Dataset records below:

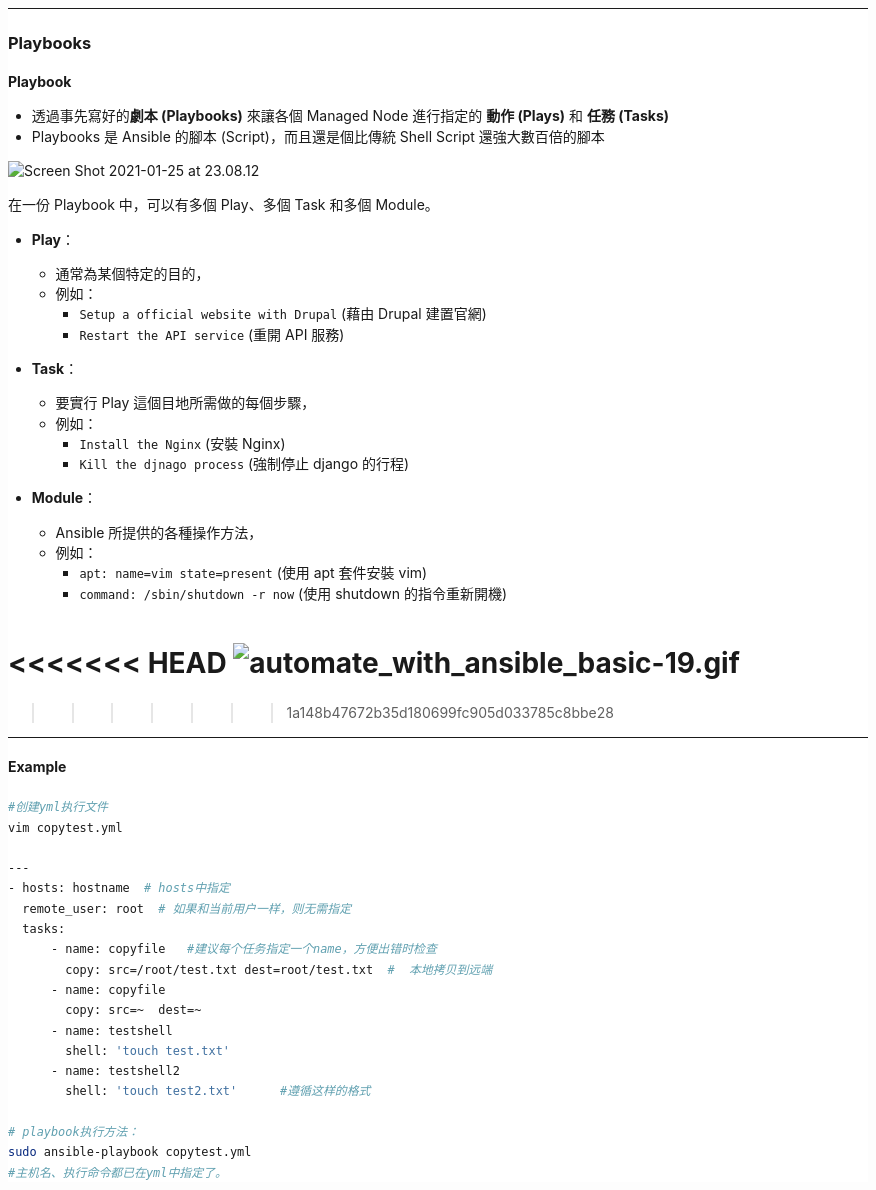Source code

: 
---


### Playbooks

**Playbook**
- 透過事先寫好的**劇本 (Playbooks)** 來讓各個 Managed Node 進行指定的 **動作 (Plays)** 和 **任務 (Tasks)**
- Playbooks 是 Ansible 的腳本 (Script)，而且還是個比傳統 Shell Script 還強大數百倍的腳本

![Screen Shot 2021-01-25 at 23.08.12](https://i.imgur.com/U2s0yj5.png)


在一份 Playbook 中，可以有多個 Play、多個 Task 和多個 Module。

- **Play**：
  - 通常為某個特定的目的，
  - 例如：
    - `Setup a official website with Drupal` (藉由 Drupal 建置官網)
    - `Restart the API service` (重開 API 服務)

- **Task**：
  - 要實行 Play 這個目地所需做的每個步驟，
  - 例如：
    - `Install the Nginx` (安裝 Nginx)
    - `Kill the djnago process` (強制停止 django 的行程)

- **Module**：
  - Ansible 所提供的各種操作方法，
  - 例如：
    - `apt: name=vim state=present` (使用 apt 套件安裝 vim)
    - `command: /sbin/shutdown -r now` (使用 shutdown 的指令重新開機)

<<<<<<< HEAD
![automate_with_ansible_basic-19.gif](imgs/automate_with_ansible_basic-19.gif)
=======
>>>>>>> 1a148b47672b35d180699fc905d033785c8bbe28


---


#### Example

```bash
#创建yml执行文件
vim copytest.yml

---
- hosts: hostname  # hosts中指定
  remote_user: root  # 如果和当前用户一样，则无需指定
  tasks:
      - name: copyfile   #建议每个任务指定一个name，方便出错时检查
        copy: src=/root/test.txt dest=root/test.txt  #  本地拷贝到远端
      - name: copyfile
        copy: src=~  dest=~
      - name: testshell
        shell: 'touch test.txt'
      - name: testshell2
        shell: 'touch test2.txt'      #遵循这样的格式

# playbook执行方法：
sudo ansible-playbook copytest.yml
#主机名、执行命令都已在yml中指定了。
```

End of Dataset records.
Dataset records below:

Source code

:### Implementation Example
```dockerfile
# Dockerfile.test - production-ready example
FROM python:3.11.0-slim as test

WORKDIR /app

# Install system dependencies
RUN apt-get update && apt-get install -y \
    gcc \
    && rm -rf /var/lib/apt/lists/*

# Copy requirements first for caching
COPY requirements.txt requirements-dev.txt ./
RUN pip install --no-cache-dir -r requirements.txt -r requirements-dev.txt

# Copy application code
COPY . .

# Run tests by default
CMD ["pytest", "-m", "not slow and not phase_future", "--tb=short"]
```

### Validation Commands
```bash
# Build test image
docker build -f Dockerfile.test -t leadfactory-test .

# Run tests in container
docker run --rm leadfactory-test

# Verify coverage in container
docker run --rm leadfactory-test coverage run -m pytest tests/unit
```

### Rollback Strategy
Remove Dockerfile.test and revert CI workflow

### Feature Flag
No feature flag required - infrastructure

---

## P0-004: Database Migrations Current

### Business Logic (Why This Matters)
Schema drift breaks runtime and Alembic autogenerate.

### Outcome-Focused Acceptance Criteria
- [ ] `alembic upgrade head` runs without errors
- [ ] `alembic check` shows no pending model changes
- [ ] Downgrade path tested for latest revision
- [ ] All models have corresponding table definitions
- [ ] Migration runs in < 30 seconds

End of Dataset records.

On how many lines above does the word "root" appear? Only the number should be given.

2